FDP-Fraktionschef Hans-Ulrich Rülke hat gute Laune. Sei es, weil sich der Landtag von Baden-Württemberg vor einer halben Stunde ausnahmsweise einmal einig war. Sei es, weil vor zehn Minuten alle Abgeordneten gemeinsam die Kerzen am Landtagsweihnachtsbaum angezündet haben. Jedenfalls kommt der große Mann mit leicht ergrautem Haar fast heiter zu unserem Gespräch über Stefan Mappus. Einen Mann, der für die meisten Baden-Württemberger inzwischen eine Unperson ist. Für Rülke allerdings nicht:
"Ich habe aber nach wie vor keinerlei Hemmungen davor und es gibt keine Gründe dafür, sich mit ihm persönlich abends mit hinzusetzen, Bier und Wein zu trinken und uns nach wie vor vertrauensvoll und offen auszutauschen."

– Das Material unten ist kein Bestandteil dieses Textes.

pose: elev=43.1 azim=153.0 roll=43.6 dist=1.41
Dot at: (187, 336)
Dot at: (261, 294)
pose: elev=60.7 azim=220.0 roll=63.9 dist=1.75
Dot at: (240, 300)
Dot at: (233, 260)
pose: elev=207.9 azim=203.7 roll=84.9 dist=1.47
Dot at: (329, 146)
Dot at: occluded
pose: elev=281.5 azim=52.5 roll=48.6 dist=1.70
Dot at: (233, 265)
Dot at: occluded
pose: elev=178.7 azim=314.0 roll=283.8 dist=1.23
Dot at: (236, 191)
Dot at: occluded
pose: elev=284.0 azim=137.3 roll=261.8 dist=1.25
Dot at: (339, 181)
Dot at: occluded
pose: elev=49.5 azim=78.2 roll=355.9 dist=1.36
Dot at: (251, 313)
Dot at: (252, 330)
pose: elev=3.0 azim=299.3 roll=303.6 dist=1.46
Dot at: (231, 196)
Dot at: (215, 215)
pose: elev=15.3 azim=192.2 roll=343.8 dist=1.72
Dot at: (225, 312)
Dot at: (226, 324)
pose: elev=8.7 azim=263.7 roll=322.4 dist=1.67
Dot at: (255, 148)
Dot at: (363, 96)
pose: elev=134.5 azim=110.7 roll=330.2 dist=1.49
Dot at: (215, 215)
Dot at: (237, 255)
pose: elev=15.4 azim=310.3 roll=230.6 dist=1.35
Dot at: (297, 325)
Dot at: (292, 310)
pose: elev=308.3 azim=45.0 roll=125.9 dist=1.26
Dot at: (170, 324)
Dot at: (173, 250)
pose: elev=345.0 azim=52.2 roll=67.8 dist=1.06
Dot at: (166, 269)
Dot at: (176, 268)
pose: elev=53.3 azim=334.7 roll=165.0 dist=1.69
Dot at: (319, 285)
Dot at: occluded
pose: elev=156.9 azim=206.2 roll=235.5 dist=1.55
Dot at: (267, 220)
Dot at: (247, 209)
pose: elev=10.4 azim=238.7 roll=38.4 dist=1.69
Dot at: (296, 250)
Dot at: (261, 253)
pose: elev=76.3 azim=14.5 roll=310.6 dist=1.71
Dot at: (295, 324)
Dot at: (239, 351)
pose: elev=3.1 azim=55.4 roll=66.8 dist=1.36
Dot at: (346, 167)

Eine Freundschaft. Nicht zu eng, aber doch stetig. Stefan Mappus, CDU, war 15 Monate lang Ministerpräsident von Baden-Württemberg und hat eine verheerende Bilanz hinterlassen: erst der fragwürdige ENBW-Deal und jetzt auch noch die vielen neuen Fragen, ob er nicht doch für den Schwarzen Donnerstag, den Polizeieinsatz im Stuttgarter Schlossgarten verantwortlich ist, bei dem am 30. September 2010 mehr als 140 Menschen durch Wasserwerfer und Pfefferspray der Polizei verletzt wurden. Mappus eigene Partei, die CDU, ist längst auf Distanz zu ihm gegangen. FDP-Mann Rülke allerdings schätzt seinen Ex-Kollegen persönlich noch immer und er hält Kontakt.
"Wir hatten gemeinsame Anfänge in der Kommunalpolitik in Pforzheim und im Enzkreis. Wir waren viele Jahre beide Kreisvorsitzende in der Region, wir waren parallel Abgeordnete, wir waren parallel Fraktionsvorsitzende und wir haben auch als Ministerpräsident und Fraktionsvorsitzender einer Regierungsfraktion gut und vertrauensvoll zusammengearbeitet."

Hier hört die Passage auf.